Company Car / Transportation Allowance
The Company will allow Officers to choose to waive part of their salary in lieu of the Company placing a vehicle at their disposal for their personal use, as customary in system of operative leasing. With respect to new Officers, the Company will not bear the cost of the tax applicable to the value of the use of the vehicle.
Expenses and incidentals
Officers will be entitled for reimbursement for any expenses incurred in the course of performing their roles, according to relevant Company procedures.
Annual Vacation and Sick Leave
Officers will be entitled to annual vacation and sick leave according to applicable law and prevailing Company procedures, taking into consideration any relevant prior tenure in similar roles (or according to local legislation).
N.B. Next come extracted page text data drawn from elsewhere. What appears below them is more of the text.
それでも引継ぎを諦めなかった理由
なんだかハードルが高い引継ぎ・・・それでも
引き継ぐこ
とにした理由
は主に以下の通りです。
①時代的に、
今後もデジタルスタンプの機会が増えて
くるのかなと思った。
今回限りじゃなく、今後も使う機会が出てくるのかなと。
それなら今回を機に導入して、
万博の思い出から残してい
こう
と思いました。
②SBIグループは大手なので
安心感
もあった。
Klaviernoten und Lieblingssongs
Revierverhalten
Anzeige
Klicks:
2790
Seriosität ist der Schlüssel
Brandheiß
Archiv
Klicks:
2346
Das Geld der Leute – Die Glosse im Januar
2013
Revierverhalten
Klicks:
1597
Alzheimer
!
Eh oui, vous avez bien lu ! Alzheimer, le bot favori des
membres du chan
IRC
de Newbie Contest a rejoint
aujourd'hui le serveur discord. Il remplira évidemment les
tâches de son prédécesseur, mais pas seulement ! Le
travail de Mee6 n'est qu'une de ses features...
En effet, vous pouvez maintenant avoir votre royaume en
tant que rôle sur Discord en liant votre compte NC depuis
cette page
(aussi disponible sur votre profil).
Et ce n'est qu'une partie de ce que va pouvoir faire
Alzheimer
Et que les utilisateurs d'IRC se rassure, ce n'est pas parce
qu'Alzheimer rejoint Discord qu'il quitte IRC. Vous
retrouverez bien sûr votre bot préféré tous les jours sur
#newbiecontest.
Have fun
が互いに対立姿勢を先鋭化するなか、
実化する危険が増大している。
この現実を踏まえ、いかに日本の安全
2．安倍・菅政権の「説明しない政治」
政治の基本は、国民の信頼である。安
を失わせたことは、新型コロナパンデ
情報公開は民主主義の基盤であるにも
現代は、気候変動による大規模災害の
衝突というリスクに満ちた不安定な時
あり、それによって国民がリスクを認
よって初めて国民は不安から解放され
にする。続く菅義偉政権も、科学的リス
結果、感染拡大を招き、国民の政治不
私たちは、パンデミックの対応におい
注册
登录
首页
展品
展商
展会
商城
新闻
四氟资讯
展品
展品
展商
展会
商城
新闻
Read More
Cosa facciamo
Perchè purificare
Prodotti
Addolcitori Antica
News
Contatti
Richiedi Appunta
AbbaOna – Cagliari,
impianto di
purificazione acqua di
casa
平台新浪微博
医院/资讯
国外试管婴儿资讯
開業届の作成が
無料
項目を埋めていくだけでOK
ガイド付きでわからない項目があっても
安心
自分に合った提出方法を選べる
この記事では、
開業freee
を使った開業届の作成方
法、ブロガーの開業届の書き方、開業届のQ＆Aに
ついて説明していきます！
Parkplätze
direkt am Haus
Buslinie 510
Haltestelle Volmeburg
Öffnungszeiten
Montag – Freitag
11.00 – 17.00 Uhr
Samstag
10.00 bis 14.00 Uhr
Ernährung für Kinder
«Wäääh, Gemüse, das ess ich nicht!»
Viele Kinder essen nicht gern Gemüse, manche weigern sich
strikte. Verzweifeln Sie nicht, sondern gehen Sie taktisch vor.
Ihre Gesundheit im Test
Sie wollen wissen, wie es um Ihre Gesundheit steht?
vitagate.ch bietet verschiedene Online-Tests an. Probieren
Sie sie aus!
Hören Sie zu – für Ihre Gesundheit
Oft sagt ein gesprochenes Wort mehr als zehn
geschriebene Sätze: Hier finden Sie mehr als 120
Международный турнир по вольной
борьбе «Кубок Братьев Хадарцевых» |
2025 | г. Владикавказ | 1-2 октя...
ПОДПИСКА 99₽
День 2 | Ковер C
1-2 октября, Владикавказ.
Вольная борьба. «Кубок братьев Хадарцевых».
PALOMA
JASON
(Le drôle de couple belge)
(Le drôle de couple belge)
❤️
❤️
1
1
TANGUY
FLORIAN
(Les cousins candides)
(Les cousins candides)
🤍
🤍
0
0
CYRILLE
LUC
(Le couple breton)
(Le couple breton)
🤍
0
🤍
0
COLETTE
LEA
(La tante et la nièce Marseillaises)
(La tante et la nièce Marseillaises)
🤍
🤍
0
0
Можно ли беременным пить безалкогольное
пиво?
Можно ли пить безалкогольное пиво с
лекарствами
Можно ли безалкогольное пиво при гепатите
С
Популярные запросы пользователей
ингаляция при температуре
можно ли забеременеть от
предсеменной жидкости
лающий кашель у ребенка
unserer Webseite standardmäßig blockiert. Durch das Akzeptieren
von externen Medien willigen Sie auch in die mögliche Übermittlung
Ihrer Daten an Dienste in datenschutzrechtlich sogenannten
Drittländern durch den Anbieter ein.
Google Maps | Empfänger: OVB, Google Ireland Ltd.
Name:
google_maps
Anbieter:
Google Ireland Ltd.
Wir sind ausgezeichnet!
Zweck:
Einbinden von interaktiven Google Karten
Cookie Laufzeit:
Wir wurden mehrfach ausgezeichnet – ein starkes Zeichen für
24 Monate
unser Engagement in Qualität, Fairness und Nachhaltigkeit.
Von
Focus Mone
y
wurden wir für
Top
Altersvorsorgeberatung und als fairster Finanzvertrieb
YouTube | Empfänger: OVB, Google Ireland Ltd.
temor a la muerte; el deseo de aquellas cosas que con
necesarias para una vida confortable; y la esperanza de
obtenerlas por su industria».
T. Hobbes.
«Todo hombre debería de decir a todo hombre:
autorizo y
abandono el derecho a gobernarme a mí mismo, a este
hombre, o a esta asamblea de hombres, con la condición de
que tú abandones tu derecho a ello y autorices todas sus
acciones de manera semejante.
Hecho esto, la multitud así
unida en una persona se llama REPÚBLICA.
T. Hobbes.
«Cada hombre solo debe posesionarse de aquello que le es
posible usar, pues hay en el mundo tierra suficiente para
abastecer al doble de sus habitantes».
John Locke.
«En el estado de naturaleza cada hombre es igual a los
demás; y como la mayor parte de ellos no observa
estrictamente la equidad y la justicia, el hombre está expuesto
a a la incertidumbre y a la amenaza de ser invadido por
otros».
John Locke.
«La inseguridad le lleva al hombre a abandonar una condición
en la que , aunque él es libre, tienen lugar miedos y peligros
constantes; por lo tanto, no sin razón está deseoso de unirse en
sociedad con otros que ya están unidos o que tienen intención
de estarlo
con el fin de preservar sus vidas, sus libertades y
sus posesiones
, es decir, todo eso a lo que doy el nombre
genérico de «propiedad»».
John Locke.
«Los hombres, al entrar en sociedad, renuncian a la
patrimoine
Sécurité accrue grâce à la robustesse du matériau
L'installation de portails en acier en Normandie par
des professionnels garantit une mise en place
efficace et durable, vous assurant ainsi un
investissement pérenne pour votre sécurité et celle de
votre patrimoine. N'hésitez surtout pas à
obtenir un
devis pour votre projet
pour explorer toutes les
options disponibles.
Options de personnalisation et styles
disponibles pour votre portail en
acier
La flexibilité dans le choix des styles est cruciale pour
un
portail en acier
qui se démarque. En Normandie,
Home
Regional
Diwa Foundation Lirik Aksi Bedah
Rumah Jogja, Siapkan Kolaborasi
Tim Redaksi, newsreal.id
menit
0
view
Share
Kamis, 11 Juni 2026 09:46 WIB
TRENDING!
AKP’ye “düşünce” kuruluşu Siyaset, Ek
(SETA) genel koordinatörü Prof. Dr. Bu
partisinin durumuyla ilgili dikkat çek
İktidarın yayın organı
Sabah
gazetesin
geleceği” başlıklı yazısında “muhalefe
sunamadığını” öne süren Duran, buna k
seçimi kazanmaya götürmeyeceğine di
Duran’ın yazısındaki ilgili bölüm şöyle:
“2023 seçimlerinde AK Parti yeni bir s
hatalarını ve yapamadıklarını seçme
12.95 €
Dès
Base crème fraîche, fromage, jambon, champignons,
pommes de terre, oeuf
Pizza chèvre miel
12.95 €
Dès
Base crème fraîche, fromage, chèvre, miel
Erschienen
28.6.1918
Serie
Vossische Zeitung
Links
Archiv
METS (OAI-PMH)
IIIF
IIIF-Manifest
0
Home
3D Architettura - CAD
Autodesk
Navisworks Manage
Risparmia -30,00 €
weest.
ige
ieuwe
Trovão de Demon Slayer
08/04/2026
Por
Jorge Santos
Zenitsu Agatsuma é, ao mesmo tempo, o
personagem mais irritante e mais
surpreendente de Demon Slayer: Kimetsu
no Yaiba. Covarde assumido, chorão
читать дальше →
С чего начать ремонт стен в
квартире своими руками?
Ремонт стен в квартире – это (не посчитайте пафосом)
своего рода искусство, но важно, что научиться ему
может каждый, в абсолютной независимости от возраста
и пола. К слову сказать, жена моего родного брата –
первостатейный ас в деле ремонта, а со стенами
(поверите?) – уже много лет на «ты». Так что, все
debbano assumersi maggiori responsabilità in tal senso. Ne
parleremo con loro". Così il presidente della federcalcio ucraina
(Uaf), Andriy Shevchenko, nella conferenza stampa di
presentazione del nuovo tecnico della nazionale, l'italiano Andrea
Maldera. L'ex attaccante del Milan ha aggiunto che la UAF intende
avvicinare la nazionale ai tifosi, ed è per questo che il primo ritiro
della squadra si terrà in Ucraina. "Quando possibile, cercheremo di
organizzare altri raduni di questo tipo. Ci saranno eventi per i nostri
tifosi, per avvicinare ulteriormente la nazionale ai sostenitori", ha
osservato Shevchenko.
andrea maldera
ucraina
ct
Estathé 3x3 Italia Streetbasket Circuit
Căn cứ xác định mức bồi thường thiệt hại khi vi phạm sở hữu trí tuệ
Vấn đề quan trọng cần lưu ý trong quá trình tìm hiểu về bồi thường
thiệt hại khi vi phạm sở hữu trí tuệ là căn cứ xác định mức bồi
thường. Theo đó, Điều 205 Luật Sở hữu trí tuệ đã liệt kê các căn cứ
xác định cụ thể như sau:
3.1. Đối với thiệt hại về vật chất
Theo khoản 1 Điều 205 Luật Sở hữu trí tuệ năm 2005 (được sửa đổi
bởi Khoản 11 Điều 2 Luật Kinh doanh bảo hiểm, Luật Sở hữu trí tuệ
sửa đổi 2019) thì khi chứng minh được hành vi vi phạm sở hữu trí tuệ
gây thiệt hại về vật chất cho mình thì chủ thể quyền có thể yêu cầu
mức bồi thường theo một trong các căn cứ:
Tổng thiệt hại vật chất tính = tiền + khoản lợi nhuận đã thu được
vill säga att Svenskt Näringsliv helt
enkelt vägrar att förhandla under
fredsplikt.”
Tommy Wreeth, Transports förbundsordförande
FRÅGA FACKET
Officers will be entitled to any additional benefits and perquisites according to Company Procedures and any relevant local legislation.
Termination Terms
Company Officers will be entitled to an Advance Notice period prior to termination of employer / employee relations of up to 6 months.
The actual Advance Notice period for each Officer will be determined in the employment agreement of each Officer.
Unless the BOD decides to release the Officer from this obligation, the Officer will be required to continue performing all role responsibilities During the Advance Notice period.
The Officers will give a written undertaking, at the time of signing the employment agreement with the Company, to refrain from any competition with the Company for a period that shall not be less than six months from the termination date of their employment by the Company.
Indemnification, Exemption and Insurance of Directors and Officers
The Directors and Officers will be covered by a Directors and Officers insurance liability policy, to be periodically purchased by the Company, subject to the requisite approvals under the Companies Law.  The Company has granted, and will continue to grant, letters of indemnification and exemption letters to its Directors and Officers, subject to the requisite approvals under the Companies Law; provided, however, that the Company may not in the future provide exemption letters to an Officer or Director for an action or transaction in which a controlling shareholder (as such term is defined in the Companies Law) or any other Officer or Director (including an Officer or Director who is not the Officer or Director the Company has undertaken to exempt) has a personal interest (as such term is defined in the Companies Law).
The aggregate indemnification amount payable by the Company to all indemnified persons, pursuant to indemnification undertakings to be granted to Officers and Directors from the adoption date of this limitation, in respect of any occurrence of the events specified in the exhibit to the indemnification undertaking, shall not exceed 25% of the Company’s shareholders’ equity according to the latest reviewed or audited consolidated financial statements approved by the Company’s Board of Directors prior to the date on which the indemnification amount is paid.

Policy maintenance – Authority and Responsibility
Keeping the Policy current
The CFO is responsible for keeping this Compensation Policy current.
Approval of changes to the Compensation Policy
Updates to this Compensation Policy will be approved by the Compensation Committee, the BOD and the General Meeting as required by Companies Law.